Joël Dicker: que du bonheur!

  • Le jeune Dicker va faire un tabac en librairie.

    Le jeune Dicker va faire un tabac en librairie.

LITTÉRATURE • 27 ans seulement, et déjà Grand Prix du Roman de l'Académie française! Oui, Joël Dicker est un phénomène. Oui, il écrit bien, nous y reviendrons. Oui, il possède plus que tout autre l'art de capter le lecteur. Oui, il est en plus très sympathique, souriant, modeste dans le triomphe, d'un commerce agréable. Oui, on va le voir, dans les semaines qui viennent, sur tous les plateaux TV. Oui, pas mal de femmes vont tomber amoureuses de lui, il y aura des demandes en mariage. Joël Dicker: que du bonheur! Et c'est peut-être cela qui me froisse un peu. Parce que je suis jaloux, of course.

A la limite du polar

Il faut le dire: La Vérité sur l'Affaire Harry Quebert (Editions de Falloi / L'Age d'Homme, août 2012) se lit incroyablement bien.

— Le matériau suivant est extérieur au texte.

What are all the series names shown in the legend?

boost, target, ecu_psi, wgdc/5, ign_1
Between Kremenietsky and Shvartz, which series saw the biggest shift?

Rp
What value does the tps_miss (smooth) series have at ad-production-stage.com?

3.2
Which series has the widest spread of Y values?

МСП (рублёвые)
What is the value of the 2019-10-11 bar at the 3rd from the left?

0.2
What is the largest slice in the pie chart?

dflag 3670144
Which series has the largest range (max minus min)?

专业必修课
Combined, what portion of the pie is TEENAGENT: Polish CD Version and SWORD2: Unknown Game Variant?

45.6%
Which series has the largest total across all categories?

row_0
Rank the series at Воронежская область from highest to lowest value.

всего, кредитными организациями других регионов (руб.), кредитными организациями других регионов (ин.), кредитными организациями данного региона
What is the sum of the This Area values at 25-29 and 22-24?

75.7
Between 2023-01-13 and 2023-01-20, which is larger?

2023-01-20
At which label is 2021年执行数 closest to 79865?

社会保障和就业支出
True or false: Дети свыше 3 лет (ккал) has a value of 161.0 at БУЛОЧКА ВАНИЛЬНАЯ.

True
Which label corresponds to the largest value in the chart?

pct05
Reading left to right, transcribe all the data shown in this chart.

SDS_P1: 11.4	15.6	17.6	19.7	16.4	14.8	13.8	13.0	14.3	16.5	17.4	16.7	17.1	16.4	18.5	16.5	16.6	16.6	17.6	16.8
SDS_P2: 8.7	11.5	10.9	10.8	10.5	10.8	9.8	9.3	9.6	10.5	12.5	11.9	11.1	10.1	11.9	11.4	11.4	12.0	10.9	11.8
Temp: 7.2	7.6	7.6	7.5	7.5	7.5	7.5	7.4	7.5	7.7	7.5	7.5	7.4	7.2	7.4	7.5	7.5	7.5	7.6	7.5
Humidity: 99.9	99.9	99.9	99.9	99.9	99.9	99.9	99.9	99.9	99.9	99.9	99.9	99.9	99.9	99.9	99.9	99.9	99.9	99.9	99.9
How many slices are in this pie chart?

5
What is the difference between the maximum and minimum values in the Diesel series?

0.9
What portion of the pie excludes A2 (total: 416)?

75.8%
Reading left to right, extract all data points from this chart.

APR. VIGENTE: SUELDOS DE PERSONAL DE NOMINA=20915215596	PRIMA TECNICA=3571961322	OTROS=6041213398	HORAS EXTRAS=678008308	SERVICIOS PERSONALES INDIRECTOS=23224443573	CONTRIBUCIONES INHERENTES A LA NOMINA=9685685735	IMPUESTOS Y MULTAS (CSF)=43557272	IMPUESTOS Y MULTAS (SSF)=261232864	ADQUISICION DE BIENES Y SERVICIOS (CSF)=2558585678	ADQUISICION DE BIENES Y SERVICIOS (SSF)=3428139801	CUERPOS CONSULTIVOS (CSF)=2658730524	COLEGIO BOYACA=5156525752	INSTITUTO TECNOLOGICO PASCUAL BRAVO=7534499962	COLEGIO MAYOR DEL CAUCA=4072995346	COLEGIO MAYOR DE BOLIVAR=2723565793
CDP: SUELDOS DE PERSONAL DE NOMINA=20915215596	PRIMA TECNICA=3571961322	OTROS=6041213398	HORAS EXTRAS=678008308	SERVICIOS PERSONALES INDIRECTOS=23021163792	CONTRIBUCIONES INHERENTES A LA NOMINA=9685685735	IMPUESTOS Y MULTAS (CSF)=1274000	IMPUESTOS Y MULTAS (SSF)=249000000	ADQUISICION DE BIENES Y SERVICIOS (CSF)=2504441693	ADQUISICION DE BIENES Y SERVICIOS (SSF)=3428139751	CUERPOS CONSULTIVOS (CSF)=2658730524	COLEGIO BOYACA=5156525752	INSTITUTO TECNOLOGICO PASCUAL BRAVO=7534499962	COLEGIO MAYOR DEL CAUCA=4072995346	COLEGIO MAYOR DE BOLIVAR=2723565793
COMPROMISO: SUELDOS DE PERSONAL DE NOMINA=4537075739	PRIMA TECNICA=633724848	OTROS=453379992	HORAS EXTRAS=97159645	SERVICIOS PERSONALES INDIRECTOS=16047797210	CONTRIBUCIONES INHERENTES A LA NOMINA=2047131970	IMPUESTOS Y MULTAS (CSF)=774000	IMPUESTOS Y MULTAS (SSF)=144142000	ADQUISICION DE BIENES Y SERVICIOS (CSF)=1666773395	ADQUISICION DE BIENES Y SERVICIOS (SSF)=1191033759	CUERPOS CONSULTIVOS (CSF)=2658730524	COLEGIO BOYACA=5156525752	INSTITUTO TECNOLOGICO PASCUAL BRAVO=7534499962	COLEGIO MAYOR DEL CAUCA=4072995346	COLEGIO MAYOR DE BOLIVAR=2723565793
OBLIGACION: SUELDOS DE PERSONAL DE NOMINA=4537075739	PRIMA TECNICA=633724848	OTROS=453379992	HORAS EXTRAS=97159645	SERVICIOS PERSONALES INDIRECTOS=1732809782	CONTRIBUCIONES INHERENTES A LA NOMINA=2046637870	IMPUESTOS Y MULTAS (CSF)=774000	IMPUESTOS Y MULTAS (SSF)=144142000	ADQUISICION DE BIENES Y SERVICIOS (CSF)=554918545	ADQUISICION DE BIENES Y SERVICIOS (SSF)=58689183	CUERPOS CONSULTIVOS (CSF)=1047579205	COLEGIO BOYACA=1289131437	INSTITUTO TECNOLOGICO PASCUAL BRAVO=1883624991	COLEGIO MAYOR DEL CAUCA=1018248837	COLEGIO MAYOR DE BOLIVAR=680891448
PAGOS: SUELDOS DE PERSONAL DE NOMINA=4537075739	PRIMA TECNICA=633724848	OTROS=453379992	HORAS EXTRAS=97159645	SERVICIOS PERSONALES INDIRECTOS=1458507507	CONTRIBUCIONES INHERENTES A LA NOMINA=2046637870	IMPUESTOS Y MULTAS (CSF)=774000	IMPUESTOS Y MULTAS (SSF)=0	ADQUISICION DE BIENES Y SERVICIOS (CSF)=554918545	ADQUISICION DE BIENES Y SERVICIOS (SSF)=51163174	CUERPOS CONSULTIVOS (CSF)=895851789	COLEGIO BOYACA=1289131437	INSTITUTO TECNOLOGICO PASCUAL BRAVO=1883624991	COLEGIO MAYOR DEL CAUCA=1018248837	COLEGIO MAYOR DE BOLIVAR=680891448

A limite du polar, sans en être exactement un, il nous entraîne dans une Amérique de la Côte Est appétissante et fascinante, avec des écrivains, de la recherche, un passé qui remonte, de l'imagination, et une sacrée construction littéraire. Méfiez-vous: vous risquez, si vous commencez le bouquin, de ne plus le lâcher jusqu'à la 665e page! Un livre écrit pour être lu, capter, captiver même, et ça marche, sans pour autant que les recettes soient trop visibles, du bon boulot! Assurément, Dicker va faire en librairie l'un des plus fantastiques tabacs de ces dernières années.

Un futur Spielberg ?

Oui, il y a ce côté décomplexant: remporter un prestigieux Prix littéraire avec un livre simple et clair, grand public, un best-seller. Franchement, ça fait du bien! Ecrire pour être lu, jusqu'à nouvel ordre, ne constitue pas encore une infraction au bon goût, ni au Code pénal. Et la vérité que tente de trouver Marcus Goldmann sur ce qui s'est passé pendant l'été 1975 dans le New Hampshire, tout lecteur se prend à la chercher avec lui, sur le passé du professeur Harry Quebert, et la nature de ses relations avec la très jeune Nola Kellergan. Déjà, on voit le film. Déjà, les images du scénario. Spielberg! Le jeune Dicker va faire fortune!

Un livre à lire

Maintenant, il s'agit d'un livre, avec l'estampille «roman». Sur le plan purement littéraire, il aurait mérité cent ou deux cents pages de moins. Avec un travail ciselé sur l'écriture. J'en ai parlé à Dicker, qui entre en matière, mais avance la nécessité de répétitions, pour bien baliser l'intrigue. Donc, clairement la volonté de ratisser un très large public. Elle est au moins assumée, va conduire l'auteur, sur ce coup-là, à un triomphe de ventes, tant mieux pour lui. Pour le statut d'écrivain, avec ce qu'il peut avoir parfois de résistance dans le travail de la forme, de précision dans chaque souffle, chaque syllabe et chaque virgule, il y a peut-être pour ce jeune auteur une marge de progression. Mais ne gâchons pas notre plaisir: voici un livre à lire. Si vous le commencez, au lit, à 22 heures, comme l'a fait Bernard Lescaze, vous en tournerez la dernière page, blanche comme votre nuit, sur le coup de six heures du matin. Bonne lecture!

A l'instant où nous mettons sous presse, nous apprenons que le livre de Joël Dicker fait partie de la dernière sélection du Prix Goncourt 2012, et risque fort de créer encore la surprise.